-- DOCUMENT EXCERPT --
━━━━━━━━━━━━━━━━

We are now living through a kind of revolution from a forfaiting point of view. If a negotiable instrument can circulate between all parties in such a short timescale, the financial institution can discount that draft shortly after issuance, enabling the supplier to be paid very quickly.”

At an operational level, this unleashes the potential for a “drastic reduction in processing times”. It would particularly benefit SME exporters, where the accompanying acceleration of payment processing times gives commensurate improvements to their working capital position.

Of course, the fundamental purpose of trade finance is to mitigate risk; it enables companies to buy and sell across borders with confidence, based on  irrevocable commitments. But for Cazenove, shifting from paper to digital, with the latter’s relative simplicity and lower cost, not only generates easier accessibility for a wider spectrum of businesses but, with more financial risk mitigated (and easier compliance checking from the outset), it effectively creates a more robust global trade ecosystem. 

Across the board, digitalisation lowers opportunities for fraud, he explains. And while it may open up other windows for criminals – and here it is worth remembering that most banks today are well versed in cyber-defence – the ease with which paper documentation travelling across borders can be manipulated has long been an unresolved issue.

In the longer term, players in a trade finance industry that has weened itself off paper will find increased profitability, suggests Cazenove. The price tag alone for physically shifting the world’s annual feast of four billion paper documents is huge; add in the cost of duplications, delays and fraud, and the total cost spirals ever upwards.

Environmentally responsible
Given the industry’s intensive use of documentary paper, widespread adoption of digitalisation in trade will naturally reduce consumption – including resources for despatch and delivery – to a minimum. This will inevitably shrink every participant’s carbon footprint. 

Less obvious, but nonetheless important from a sustainability perspective, is the way in which visibility across the ecosystem is heightened, says Profillet. “Digital solutions derived for different aspects of the market bring greater transparency for corporate clients. Data from these solutions enable companies to identify, focus and work on reducing GHG [greenhouse gas] emission hotspots in their value chain,” she explains. 

Where previously it has been hard to collate information from a global paper-chase, digital systems reveal emissions with greater precision at every point, from supply to production to delivery. With that more detailed and readily available understanding, Profillet notes that it provides significant opportunities for businesses “to take affirmative action to concretely reduce their impact on the environment”.

━━━━━━━━━━━━━━━━

-- RECORDED DATA --
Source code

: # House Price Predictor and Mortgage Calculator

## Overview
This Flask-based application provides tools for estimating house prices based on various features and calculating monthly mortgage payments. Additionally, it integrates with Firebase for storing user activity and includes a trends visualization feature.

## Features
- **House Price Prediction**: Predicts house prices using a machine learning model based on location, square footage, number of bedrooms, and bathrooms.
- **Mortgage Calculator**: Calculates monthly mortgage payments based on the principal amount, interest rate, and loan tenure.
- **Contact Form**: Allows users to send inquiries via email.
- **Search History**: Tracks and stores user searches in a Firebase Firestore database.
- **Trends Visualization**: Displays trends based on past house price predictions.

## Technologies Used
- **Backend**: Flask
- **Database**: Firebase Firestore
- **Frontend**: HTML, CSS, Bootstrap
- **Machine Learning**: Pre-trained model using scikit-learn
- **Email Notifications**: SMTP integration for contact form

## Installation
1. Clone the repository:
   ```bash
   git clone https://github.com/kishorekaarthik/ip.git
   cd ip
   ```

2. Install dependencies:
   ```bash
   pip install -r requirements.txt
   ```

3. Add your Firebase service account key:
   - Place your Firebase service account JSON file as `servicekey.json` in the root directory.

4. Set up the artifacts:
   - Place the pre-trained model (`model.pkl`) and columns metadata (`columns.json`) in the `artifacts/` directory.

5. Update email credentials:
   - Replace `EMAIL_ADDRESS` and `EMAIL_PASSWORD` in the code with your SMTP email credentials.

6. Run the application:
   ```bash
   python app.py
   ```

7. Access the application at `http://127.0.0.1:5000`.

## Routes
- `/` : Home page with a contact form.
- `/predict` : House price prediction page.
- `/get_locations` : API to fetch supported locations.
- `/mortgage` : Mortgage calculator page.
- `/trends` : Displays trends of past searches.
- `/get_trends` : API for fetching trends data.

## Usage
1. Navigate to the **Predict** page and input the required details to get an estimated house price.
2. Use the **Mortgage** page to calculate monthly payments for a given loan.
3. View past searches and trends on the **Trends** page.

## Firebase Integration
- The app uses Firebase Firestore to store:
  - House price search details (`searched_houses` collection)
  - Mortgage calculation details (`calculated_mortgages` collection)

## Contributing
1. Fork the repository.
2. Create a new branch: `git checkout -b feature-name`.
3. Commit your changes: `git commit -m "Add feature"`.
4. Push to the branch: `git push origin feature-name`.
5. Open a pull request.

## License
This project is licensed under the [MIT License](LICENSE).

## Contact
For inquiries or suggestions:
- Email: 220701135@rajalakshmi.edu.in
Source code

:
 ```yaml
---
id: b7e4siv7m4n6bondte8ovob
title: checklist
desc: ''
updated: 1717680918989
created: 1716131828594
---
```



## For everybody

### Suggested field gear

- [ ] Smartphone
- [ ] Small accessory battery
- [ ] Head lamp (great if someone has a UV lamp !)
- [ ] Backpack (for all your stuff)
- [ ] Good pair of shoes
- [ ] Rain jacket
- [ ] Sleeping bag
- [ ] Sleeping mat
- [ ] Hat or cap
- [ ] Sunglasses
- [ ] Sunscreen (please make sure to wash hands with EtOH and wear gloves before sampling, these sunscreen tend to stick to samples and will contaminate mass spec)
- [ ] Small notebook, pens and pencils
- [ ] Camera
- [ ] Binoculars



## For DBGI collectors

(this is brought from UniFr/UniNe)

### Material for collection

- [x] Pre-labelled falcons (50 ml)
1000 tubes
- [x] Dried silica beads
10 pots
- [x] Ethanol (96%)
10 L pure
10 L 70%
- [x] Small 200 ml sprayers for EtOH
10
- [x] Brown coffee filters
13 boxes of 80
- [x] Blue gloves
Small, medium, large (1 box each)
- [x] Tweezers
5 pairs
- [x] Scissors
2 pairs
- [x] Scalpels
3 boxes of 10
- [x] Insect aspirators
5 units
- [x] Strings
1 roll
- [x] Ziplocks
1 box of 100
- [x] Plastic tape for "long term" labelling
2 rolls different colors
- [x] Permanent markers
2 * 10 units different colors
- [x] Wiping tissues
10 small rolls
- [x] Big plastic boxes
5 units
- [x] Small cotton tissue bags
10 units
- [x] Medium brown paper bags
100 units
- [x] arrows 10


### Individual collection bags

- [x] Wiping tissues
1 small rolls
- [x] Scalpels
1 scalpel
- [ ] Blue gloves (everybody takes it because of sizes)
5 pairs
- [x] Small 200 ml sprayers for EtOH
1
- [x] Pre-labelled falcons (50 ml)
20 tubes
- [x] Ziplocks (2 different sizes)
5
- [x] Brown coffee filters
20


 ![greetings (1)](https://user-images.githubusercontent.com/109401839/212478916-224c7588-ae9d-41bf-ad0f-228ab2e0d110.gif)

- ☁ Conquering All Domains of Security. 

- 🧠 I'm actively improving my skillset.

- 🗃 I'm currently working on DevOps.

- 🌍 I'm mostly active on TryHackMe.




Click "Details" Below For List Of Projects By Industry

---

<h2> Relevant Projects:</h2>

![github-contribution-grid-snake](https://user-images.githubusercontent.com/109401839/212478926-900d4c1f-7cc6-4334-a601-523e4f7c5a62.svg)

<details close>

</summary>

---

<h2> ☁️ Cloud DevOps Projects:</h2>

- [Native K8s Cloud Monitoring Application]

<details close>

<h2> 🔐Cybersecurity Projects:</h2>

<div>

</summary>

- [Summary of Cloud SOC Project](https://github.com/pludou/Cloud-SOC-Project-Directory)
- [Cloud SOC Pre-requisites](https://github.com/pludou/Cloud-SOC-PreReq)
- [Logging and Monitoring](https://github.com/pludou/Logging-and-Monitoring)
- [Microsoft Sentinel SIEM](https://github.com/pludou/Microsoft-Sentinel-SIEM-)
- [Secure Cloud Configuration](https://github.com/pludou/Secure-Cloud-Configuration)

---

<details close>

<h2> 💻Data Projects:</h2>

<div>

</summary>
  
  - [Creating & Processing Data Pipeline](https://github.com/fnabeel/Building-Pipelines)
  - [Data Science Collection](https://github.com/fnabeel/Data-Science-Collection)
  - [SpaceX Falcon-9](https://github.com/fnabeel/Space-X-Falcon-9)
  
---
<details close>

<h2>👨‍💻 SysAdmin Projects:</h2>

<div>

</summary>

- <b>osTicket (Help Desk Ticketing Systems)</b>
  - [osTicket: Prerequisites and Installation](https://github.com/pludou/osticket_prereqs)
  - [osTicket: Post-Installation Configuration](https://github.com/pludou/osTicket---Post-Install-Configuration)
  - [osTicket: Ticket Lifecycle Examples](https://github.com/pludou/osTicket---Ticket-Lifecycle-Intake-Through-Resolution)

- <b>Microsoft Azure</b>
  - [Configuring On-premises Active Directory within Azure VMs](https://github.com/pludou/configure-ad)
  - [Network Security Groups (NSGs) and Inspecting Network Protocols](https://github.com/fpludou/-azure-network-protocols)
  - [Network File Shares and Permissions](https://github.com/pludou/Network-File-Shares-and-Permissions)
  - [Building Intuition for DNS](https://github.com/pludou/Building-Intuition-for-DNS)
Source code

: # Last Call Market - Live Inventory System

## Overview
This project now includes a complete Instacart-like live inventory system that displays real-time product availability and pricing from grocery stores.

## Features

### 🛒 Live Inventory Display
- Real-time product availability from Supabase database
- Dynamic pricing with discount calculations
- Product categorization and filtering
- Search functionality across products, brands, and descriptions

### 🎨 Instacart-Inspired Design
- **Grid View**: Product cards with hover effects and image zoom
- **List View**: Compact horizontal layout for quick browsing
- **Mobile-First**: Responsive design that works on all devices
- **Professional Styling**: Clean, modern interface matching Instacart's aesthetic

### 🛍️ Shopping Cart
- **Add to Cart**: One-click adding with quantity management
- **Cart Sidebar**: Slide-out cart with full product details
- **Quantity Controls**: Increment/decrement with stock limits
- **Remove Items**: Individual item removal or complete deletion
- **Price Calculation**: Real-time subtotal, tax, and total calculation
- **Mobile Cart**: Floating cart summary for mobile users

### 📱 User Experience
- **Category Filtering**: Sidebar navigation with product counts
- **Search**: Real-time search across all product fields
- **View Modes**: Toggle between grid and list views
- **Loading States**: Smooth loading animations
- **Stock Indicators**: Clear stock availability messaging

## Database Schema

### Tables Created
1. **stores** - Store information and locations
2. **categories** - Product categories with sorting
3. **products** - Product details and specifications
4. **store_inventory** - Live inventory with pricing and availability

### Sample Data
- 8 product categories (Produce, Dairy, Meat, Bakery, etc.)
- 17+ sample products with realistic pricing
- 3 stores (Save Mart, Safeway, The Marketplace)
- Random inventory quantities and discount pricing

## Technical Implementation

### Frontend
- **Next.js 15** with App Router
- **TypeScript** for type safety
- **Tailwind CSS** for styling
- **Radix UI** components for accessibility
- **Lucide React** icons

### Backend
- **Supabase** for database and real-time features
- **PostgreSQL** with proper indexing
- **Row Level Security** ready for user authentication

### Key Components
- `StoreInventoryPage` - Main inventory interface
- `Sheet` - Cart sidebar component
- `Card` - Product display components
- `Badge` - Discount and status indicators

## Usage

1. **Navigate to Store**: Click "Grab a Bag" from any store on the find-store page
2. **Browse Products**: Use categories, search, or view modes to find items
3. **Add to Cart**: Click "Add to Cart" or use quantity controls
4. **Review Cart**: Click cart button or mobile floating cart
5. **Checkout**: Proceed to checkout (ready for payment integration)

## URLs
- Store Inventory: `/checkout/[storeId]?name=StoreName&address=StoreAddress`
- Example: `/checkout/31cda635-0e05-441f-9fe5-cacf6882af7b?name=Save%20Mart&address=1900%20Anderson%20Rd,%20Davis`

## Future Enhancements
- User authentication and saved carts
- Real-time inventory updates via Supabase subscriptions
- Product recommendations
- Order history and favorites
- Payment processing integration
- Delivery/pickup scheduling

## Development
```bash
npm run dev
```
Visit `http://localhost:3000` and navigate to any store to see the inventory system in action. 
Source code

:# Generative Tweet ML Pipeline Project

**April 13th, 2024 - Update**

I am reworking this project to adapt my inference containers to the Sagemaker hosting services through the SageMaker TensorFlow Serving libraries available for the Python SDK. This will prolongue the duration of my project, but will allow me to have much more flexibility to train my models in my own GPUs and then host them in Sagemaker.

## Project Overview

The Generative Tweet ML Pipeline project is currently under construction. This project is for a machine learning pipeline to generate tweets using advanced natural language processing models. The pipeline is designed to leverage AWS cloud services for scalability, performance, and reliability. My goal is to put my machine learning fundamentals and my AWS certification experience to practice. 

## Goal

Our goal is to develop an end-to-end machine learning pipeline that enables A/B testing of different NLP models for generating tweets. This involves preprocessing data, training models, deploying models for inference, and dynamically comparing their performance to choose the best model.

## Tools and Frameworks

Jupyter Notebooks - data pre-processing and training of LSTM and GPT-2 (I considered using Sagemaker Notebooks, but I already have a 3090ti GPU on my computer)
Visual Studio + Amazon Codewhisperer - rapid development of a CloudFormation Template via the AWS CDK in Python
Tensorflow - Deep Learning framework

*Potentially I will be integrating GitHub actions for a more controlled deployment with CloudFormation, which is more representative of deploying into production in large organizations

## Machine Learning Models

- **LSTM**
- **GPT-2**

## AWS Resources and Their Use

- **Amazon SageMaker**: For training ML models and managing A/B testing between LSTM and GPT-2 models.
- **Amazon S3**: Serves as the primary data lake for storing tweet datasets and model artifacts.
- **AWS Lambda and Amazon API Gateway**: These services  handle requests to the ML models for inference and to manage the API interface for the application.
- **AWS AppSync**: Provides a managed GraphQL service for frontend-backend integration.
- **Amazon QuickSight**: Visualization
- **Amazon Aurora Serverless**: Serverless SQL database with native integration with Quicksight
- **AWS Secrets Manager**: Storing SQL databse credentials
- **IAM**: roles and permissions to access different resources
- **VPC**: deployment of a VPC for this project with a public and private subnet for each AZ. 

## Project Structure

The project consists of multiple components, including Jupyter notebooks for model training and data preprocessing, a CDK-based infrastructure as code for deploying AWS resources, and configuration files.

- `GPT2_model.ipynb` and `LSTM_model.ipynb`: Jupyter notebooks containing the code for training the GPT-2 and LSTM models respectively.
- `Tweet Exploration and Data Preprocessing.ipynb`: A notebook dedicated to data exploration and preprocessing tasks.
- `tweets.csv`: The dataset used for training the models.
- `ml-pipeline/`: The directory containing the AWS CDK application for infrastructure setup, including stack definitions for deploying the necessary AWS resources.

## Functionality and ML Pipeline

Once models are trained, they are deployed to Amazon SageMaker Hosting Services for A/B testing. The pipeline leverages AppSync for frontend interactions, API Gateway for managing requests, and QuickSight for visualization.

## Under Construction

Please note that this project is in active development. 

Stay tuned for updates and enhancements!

━━━━━━━━━━━━━━━━

-- TASKS TO COMPLETE --
1 > In the trade finance passage, rewrite the portion starting with "At an operational" and going on through "global trade ecosystem.", replacing "SME exporters" with "small exporters".
2 > According to the trade finance passage, how many paper documents are physically shifted around the world each year?

-- ANSWERS TO THE EXERCISE --
1 >
At an operational level, this unleashes the potential for a “drastic reduction in processing times”. It would particularly benefit small exporters, where the accompanying acceleration of payment processing times gives commensurate improvements to their working capital position.

Of course, the fundamental purpose of trade finance is to mitigate risk; it enables companies to buy and sell across borders with confidence, based on  irrevocable commitments. But for Cazenove, shifting from paper to digital, with the latter’s relative simplicity and lower cost, not only generates easier accessibility for a wider spectrum of businesses but, with more financial risk mitigated (and easier compliance checking from the outset), it effectively creates a more robust global trade ecosystem.

2 > Four billion.